--- Start of DATA SUPPLIED ---
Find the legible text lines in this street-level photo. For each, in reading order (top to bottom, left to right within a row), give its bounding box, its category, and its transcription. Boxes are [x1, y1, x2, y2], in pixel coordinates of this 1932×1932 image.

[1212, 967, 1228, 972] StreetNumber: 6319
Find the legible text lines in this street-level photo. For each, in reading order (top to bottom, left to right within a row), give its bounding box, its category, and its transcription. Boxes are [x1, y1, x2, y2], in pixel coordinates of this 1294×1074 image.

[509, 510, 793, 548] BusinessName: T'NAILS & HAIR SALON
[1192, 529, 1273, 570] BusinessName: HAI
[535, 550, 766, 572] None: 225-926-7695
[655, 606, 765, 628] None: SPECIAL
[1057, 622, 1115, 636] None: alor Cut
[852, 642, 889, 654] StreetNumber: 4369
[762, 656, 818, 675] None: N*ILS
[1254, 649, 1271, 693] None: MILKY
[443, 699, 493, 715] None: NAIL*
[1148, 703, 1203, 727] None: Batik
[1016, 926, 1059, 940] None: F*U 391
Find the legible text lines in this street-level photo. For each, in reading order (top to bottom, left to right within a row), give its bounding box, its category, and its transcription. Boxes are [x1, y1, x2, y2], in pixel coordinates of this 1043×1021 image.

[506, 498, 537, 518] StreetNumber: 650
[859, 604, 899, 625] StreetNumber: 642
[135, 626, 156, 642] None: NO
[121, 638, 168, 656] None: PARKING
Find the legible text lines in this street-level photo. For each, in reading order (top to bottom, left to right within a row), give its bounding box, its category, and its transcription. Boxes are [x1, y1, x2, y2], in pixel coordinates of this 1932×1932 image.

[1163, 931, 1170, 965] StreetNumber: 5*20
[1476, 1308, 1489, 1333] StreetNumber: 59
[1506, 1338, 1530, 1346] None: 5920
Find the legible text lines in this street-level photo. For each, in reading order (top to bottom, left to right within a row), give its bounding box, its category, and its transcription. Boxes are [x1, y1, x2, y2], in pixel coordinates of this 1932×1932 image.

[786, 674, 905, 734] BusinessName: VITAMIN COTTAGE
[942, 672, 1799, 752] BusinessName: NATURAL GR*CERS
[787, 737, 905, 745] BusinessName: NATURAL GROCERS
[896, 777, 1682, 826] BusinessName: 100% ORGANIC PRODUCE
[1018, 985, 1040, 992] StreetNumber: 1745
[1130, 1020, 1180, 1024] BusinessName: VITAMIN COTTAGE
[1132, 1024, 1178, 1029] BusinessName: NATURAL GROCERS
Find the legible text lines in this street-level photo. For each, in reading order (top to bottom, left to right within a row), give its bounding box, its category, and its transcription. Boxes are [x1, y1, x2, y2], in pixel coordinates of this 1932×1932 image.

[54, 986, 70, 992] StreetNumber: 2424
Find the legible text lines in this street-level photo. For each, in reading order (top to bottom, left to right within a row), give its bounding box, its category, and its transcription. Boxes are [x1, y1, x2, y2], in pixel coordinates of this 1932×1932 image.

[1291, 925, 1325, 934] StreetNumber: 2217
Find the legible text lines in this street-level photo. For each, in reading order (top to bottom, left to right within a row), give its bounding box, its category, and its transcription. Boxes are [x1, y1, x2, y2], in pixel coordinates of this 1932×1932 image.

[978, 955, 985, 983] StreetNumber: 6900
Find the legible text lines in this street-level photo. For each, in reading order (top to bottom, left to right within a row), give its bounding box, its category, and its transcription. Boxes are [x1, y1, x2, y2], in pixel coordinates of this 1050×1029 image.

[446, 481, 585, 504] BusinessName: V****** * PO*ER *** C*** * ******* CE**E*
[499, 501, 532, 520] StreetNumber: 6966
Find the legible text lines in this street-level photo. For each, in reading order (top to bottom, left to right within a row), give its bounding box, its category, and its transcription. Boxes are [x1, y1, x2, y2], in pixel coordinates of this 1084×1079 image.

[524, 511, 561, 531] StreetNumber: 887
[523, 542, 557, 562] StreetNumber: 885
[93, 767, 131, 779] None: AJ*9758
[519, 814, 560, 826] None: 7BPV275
--- End of DATA SUPPLIED ---
> _DO THIS_
Reproduce verbatim the stretch from the start of the records through the line that contains "[1212, 967, 1228, 972] StreetNumber: 6319", both ends included.

> _RESULT_
Find the legible text lines in this street-level photo. For each, in reading order (top to bottom, left to right within a row), give its bounding box, its category, and its transcription. Boxes are [x1, y1, x2, y2], in pixel coordinates of this 1932×1932 image.

[1212, 967, 1228, 972] StreetNumber: 6319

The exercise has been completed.